# Tasks for this exercise:
1 > In the Komatsu plan passage, shorten the paragraph beginning "The Plan for Komatsu Employees adopts" while keeping its main facts.
2 > Write out the words of the Komatsu plan passage between "2. Overview of" and "the Subject Companies.", inclusive.

Start of Passage shown

The Plan for Komatsu Employees adopts a structure called an Employee Stock Ownership Plan Trust (hereinafter "ESOP Trust"). An ESOP Trust is designed as an incentive plan based on the ESOP plan in the U.S. wherein Komatsu Shares, etc. that are acquired through the ESOP Trust will be delivered, etc. depending on the degree of achievement of performance targets.
Furthermore, we envision making separate cash payments in place of the delivery, etc. of Komatsu Shares, etc. through the Plan for individuals living overseas for whom the feasibility of applying the Plan could not be determined through our research into overseas legal systems.

(4) Where the trust period for the BIP Trust and ESOP Trust (hereinafter the "Trust") established through the implementation of the Plan has been completed, a new Trust will be established, and Komatsu plans to continuously implement the Plan through changes to the existing Trust that has completed its trust period and additional trusts.

Note: To ensure transparency and objectivity in the decision-making process for remuneration for Komatsu Directors, Komatsu has established a Compensation Advisory Committee chaired by an Independent Outside Director and composed of a majority of Independent Outside Officers. The Compensation Advisory Committee has already completed its deliberation of the introduction of the Plan.

2. Overview of the Plan

Refer to Attachment 1 for the BIP Trust and Attachment 2 for the ESOP Trust.

i) With respect to the introduction of the BIP Trust, the Subject Companies will obtain approval at their respective Shareholders Meetings.
ii) In introducing the BIP Trust, the Subject Companies will establish share delivery regulations with respect to officer remunerations for each of the Subject Companies.
iii) Komatsu will entrust money for the remuneration of the Komatsu Directors and Affiliated Company Directors (hereinafter "Directors, etc.") borne by the Subject Companies within the upper limit approved by a resolution at their respective Shareholders Meetings as in i) above and establish a trust wherein the Directors, etc. who meet the beneficiary requirements are beneficiaries (hereinafter the "BIP Trust").

End of Passage shown
Start of Given data

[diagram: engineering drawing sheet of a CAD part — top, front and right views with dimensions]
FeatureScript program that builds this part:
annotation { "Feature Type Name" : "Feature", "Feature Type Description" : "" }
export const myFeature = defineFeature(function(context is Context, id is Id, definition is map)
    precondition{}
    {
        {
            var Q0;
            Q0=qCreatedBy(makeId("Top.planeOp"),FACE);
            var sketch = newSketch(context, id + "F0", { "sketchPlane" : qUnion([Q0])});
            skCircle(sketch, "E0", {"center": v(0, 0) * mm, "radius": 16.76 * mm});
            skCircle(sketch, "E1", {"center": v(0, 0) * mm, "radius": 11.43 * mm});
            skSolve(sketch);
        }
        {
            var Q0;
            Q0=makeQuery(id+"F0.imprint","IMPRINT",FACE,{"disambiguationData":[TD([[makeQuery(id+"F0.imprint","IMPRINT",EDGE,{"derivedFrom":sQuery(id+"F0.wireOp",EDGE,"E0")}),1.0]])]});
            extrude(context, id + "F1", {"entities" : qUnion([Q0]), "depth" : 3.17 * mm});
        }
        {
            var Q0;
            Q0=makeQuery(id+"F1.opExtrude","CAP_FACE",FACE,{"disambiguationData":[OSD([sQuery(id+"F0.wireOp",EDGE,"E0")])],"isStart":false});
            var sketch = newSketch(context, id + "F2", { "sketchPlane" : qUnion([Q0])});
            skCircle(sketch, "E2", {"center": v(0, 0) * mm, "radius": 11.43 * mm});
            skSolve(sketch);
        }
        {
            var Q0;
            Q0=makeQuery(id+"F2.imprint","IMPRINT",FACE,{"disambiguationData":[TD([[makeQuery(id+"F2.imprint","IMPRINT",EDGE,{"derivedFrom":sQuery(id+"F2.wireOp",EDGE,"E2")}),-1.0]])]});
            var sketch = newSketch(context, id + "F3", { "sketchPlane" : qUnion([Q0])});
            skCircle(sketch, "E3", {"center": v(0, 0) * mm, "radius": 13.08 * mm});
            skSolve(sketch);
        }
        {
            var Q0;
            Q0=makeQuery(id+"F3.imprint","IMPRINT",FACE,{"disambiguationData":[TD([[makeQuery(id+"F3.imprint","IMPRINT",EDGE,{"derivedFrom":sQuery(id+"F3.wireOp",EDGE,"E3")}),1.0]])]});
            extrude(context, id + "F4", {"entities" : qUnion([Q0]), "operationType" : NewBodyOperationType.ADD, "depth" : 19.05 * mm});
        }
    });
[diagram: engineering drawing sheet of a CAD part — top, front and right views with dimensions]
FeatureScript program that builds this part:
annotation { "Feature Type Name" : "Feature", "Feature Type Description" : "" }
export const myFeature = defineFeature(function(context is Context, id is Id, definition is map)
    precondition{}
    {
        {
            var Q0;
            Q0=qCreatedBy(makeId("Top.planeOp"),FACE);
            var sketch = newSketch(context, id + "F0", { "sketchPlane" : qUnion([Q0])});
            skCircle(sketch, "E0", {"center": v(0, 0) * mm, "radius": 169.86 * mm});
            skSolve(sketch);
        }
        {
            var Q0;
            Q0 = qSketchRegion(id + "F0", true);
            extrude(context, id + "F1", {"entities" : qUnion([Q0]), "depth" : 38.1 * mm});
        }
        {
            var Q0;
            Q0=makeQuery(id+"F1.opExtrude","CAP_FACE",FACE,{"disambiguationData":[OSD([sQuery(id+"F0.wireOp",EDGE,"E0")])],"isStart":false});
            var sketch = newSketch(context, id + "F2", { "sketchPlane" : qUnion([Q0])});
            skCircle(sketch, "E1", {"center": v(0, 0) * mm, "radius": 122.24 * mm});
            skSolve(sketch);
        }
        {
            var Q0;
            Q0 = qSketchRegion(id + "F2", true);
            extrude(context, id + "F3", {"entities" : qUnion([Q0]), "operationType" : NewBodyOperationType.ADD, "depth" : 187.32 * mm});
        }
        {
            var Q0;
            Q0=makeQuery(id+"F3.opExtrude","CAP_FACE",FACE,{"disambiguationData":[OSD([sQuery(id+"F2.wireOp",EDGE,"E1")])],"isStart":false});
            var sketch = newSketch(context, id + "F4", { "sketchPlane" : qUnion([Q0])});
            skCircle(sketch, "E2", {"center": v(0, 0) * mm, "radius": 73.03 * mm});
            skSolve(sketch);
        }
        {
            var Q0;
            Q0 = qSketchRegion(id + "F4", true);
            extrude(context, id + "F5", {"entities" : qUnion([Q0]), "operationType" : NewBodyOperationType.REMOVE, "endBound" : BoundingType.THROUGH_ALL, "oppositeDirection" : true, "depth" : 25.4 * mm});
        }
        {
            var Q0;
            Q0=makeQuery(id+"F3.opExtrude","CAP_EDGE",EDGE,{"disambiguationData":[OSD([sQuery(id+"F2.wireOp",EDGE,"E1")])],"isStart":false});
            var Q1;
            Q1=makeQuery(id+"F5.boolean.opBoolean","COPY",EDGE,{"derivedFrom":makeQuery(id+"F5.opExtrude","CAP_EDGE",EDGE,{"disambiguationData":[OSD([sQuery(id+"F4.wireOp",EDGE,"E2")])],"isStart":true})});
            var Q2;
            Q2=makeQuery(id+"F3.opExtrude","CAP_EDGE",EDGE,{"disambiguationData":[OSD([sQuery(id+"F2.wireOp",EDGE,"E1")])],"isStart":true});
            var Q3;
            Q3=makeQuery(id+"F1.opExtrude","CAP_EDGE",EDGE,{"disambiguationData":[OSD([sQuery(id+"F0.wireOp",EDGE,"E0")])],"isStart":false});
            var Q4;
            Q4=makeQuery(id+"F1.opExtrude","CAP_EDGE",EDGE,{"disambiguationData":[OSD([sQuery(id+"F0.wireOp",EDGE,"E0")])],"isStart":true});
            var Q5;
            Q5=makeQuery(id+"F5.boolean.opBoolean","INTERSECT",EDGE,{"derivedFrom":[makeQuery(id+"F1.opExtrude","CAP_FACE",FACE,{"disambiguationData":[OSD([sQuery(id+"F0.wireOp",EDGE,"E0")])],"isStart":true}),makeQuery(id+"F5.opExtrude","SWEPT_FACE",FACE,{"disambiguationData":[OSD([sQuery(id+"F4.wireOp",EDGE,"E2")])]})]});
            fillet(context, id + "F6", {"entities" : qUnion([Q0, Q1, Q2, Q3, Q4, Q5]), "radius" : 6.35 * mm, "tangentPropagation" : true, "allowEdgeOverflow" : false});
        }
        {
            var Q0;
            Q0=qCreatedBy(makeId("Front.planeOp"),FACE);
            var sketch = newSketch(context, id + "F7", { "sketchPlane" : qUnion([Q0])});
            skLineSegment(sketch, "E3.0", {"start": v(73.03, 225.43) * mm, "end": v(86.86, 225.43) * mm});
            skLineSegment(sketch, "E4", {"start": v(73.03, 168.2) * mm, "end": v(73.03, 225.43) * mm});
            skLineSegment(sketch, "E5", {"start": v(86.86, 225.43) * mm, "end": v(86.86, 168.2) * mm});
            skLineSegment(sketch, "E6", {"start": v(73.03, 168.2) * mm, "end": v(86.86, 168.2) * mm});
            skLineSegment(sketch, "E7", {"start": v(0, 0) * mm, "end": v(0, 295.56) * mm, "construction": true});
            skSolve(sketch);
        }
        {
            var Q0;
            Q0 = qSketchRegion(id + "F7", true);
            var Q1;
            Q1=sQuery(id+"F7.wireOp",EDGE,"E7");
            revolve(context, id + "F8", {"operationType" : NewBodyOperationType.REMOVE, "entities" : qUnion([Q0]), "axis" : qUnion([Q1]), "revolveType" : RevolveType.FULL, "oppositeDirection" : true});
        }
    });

End of Given data

# Task results:
1 > Komatsu's employee plan uses an Employee Stock Ownership Plan Trust (ESOP Trust), an incentive plan based on the U.S. ESOP plan. Komatsu Shares, etc. acquired through the ESOP Trust are delivered, etc. according to the degree to which performance targets are achieved.

2 >
2. Overview of the Plan

Refer to Attachment 1 for the BIP Trust and Attachment 2 for the ESOP Trust.

i) With respect to the introduction of the BIP Trust, the Subject Companies will obtain approval at their respective Shareholders Meetings.
ii) In introducing the BIP Trust, the Subject Companies will establish share delivery regulations with respect to officer remunerations for each of the Subject Companies.